### Source records

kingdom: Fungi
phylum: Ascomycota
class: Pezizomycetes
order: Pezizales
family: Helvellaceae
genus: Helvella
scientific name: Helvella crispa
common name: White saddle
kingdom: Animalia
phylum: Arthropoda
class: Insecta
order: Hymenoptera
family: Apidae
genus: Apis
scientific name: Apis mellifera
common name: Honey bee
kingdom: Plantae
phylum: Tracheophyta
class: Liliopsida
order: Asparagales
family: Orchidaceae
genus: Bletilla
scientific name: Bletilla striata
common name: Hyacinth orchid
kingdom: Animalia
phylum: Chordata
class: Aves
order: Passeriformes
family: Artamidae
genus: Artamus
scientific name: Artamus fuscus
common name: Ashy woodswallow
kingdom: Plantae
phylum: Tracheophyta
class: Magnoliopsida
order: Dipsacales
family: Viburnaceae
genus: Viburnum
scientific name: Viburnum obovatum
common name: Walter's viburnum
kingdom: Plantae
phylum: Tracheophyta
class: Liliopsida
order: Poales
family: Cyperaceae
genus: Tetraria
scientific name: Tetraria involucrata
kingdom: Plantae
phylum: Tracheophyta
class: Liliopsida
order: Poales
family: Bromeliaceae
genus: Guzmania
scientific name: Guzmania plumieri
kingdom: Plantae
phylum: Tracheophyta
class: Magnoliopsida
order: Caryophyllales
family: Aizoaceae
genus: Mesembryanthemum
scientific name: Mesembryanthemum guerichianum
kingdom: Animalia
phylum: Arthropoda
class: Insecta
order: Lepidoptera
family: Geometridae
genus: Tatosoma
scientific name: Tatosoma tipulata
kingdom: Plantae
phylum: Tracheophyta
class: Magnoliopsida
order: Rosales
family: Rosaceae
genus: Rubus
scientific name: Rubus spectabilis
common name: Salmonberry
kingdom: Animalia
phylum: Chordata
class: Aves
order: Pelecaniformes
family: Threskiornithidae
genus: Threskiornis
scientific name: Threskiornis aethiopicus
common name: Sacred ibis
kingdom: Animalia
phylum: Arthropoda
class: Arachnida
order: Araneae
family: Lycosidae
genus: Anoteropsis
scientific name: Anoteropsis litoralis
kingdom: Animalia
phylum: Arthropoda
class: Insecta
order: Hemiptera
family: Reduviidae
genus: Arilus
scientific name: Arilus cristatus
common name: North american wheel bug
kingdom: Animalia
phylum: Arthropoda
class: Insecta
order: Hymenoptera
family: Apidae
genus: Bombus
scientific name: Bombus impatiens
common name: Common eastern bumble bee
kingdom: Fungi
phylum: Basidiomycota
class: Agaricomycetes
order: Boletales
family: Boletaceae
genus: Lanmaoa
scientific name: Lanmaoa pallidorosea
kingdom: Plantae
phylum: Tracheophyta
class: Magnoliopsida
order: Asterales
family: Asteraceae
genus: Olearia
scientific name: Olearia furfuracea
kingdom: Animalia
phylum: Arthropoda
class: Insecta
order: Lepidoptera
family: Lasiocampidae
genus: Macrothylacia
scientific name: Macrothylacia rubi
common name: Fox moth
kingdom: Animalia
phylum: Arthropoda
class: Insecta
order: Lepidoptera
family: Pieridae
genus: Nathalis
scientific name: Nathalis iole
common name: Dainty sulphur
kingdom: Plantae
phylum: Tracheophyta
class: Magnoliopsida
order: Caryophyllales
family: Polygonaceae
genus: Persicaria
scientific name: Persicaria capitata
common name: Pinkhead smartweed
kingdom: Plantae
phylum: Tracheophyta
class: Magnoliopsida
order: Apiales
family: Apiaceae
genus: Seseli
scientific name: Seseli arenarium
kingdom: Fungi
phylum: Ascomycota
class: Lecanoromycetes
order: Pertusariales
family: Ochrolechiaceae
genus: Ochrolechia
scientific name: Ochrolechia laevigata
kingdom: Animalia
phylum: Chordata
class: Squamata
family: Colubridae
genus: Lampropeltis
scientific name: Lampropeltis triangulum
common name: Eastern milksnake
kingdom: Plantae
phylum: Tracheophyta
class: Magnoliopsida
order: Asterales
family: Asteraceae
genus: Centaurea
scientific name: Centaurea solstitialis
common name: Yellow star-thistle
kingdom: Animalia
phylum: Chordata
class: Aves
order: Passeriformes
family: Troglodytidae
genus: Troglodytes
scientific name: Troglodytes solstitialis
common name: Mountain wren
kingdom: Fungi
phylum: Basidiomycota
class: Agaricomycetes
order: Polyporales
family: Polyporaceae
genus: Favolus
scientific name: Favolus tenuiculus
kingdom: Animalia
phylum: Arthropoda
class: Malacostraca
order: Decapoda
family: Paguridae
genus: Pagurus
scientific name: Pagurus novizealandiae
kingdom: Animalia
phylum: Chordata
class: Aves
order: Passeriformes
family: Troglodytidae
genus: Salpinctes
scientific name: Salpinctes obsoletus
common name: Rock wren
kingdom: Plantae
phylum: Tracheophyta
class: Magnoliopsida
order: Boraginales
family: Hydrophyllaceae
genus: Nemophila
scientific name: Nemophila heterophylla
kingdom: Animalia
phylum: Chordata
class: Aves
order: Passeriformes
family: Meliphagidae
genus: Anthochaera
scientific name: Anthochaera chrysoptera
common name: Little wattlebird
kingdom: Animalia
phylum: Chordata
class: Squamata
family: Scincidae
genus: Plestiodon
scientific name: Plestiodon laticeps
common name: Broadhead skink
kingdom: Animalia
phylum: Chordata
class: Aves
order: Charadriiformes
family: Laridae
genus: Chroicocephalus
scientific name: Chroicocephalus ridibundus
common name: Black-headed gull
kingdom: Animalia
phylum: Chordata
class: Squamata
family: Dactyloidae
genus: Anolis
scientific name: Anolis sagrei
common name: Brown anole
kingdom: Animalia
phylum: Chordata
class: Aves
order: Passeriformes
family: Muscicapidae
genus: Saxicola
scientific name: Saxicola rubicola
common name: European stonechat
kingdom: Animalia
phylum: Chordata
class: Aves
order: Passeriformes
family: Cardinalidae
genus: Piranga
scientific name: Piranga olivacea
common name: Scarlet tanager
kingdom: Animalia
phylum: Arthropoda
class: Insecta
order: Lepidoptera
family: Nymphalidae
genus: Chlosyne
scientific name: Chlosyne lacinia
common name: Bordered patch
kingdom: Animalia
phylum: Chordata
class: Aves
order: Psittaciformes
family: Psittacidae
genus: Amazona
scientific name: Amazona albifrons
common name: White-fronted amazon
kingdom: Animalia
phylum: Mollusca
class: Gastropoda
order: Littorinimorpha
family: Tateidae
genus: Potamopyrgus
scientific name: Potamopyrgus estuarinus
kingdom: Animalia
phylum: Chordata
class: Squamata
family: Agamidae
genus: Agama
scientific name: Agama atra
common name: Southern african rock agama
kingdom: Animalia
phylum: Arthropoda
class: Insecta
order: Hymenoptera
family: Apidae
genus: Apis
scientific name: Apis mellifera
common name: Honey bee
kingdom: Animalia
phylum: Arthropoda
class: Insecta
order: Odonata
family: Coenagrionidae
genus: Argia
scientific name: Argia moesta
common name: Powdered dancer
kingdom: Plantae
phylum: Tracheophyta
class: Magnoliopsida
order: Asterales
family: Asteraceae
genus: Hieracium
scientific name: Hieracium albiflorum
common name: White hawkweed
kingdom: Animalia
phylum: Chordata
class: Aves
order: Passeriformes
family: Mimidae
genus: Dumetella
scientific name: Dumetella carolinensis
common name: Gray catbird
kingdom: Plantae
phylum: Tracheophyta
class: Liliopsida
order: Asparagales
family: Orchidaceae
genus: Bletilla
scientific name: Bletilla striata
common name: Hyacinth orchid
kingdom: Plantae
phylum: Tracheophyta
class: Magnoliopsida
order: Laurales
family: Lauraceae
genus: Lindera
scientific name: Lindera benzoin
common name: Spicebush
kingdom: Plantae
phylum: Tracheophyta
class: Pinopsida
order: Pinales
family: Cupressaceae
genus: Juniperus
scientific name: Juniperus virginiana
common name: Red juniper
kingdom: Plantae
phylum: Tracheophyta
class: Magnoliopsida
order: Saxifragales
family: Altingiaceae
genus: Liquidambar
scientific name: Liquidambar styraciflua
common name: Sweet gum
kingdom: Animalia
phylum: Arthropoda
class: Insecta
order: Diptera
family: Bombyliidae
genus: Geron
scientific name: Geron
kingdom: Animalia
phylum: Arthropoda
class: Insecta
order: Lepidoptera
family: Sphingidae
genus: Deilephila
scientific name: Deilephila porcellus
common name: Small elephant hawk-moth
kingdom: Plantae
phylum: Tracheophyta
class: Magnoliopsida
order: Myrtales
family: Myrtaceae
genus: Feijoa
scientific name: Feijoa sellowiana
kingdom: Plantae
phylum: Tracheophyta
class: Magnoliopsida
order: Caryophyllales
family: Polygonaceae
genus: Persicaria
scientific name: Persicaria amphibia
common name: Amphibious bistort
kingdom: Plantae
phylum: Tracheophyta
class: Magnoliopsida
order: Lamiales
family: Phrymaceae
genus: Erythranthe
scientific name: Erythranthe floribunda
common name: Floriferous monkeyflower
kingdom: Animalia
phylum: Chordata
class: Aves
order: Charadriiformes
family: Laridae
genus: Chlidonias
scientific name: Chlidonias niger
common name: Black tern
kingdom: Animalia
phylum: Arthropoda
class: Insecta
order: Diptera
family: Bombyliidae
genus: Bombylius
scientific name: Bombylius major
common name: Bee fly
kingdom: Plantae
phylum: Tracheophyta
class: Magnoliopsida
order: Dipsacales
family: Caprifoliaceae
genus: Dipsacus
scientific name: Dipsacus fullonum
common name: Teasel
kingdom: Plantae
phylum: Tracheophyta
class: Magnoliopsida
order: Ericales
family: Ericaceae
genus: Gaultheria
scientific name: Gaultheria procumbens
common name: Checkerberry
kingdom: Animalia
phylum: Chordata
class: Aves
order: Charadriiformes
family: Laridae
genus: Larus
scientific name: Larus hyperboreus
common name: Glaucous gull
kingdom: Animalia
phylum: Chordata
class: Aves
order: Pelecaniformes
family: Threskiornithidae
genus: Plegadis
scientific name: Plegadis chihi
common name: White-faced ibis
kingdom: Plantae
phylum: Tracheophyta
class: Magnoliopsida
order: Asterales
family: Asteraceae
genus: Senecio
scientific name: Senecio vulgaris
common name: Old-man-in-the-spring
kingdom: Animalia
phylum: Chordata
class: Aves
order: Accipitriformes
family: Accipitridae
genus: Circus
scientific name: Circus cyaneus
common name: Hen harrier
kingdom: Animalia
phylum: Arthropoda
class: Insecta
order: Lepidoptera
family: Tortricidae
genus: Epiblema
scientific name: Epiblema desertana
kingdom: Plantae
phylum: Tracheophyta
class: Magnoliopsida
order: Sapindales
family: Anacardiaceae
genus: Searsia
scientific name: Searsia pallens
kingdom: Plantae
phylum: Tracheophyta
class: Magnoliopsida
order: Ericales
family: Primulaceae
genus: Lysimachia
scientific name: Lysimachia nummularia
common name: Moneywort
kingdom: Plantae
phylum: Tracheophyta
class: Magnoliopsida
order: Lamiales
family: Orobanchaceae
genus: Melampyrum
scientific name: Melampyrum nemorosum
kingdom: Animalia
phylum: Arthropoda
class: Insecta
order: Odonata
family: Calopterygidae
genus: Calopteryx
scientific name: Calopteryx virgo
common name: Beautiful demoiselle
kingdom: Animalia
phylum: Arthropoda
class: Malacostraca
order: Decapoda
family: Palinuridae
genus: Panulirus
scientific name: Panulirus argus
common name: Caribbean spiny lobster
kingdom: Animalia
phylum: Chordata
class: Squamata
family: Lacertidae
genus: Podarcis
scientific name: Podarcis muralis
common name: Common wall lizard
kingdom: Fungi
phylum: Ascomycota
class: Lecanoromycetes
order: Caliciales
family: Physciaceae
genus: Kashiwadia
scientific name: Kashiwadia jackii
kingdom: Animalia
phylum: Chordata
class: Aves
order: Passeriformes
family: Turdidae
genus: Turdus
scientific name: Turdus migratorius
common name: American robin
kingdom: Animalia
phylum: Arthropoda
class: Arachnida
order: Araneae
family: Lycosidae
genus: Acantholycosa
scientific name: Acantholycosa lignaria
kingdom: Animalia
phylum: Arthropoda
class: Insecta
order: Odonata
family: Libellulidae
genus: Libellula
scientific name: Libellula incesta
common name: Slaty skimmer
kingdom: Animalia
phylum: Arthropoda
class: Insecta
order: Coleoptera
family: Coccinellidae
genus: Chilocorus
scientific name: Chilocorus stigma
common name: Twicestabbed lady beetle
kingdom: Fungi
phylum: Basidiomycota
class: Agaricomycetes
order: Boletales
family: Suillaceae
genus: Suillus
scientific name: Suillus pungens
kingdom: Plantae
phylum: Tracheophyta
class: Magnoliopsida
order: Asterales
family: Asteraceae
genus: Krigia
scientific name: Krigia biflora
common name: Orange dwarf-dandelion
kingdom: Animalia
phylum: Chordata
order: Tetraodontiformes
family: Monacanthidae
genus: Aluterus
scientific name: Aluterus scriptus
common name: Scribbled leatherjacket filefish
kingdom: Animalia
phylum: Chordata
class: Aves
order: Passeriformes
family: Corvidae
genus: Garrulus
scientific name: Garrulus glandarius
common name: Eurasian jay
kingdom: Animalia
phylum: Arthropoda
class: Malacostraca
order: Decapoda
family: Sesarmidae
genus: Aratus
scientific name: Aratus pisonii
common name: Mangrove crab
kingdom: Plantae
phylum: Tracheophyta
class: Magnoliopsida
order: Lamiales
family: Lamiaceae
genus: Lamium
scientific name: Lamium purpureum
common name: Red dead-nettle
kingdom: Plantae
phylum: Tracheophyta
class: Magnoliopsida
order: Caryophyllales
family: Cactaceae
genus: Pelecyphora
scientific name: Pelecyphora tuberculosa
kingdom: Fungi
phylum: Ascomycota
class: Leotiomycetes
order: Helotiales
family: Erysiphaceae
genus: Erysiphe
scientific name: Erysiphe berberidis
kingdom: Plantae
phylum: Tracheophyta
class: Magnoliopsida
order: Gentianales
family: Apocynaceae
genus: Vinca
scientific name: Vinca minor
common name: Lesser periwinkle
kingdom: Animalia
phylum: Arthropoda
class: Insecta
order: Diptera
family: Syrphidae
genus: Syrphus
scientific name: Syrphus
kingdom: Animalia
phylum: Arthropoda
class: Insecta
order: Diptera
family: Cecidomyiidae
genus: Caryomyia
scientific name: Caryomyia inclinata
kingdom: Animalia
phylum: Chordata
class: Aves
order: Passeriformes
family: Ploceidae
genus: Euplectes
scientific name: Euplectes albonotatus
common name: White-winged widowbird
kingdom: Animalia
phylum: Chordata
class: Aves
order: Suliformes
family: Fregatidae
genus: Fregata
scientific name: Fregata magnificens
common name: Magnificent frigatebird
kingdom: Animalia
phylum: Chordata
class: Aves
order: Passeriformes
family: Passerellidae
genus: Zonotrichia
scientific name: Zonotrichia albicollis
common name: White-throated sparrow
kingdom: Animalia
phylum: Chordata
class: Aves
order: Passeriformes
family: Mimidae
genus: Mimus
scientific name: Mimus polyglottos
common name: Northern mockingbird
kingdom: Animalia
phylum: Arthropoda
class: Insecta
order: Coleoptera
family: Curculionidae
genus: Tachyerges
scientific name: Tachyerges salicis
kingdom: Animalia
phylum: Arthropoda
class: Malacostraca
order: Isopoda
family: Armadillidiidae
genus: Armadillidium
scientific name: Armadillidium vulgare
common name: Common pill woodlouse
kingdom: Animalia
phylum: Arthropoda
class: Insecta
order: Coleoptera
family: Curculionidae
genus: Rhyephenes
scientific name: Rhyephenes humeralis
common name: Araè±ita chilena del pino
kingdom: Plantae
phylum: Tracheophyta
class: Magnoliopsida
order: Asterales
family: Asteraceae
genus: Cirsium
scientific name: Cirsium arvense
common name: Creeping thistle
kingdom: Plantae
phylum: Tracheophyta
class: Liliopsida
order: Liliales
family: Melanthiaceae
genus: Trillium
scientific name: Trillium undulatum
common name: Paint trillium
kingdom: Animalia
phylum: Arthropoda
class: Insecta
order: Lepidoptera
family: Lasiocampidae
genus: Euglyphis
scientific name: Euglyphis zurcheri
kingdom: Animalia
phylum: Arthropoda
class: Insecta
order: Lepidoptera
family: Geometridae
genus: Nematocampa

### What you have to do
Set out as a numbered list the lines from the one with "common name: Fox moth" up to and including the one with "genus: Favolus", leaving out any blank lines.

### Response to the task
1. common name: Fox moth
2. kingdom: Animalia
3. phylum: Arthropoda
4. class: Insecta
5. order: Lepidoptera
6. family: Pieridae
7. genus: Nathalis
8. scientific name: Nathalis iole
9. common name: Dainty sulphur
10. kingdom: Plantae
11. phylum: Tracheophyta
12. class: Magnoliopsida
13. order: Caryophyllales
14. family: Polygonaceae
15. genus: Persicaria
16. scientific name: Persicaria capitata
17. common name: Pinkhead smartweed
18. kingdom: Plantae
19. phylum: Tracheophyta
20. class: Magnoliopsida
21. order: Apiales
22. family: Apiaceae
23. genus: Seseli
24. scientific name: Seseli arenarium
25. kingdom: Fungi
26. phylum: Ascomycota
27. class: Lecanoromycetes
28. order: Pertusariales
29. family: Ochrolechiaceae
30. genus: Ochrolechia
31. scientific name: Ochrolechia laevigata
32. kingdom: Animalia
33. phylum: Chordata
34. class: Squamata
35. family: Colubridae
36. genus: Lampropeltis
37. scientific name: Lampropeltis triangulum
38. common name: Eastern milksnake
39. kingdom: Plantae
40. phylum: Tracheophyta
41. class: Magnoliopsida
42. order: Asterales
43. family: Asteraceae
44. genus: Centaurea
45. scientific name: Centaurea solstitialis
46. common name: Yellow star-thistle
47. kingdom: Animalia
48. phylum: Chordata
49. class: Aves
50. order: Passeriformes
51. family: Troglodytidae
52. genus: Troglodytes
53. scientific name: Troglodytes solstitialis
54. common name: Mountain wren
55. kingdom: Fungi
56. phylum: Basidiomycota
57. class: Agaricomycetes
58. order: Polyporales
59. family: Polyporaceae
60. genus: Favolus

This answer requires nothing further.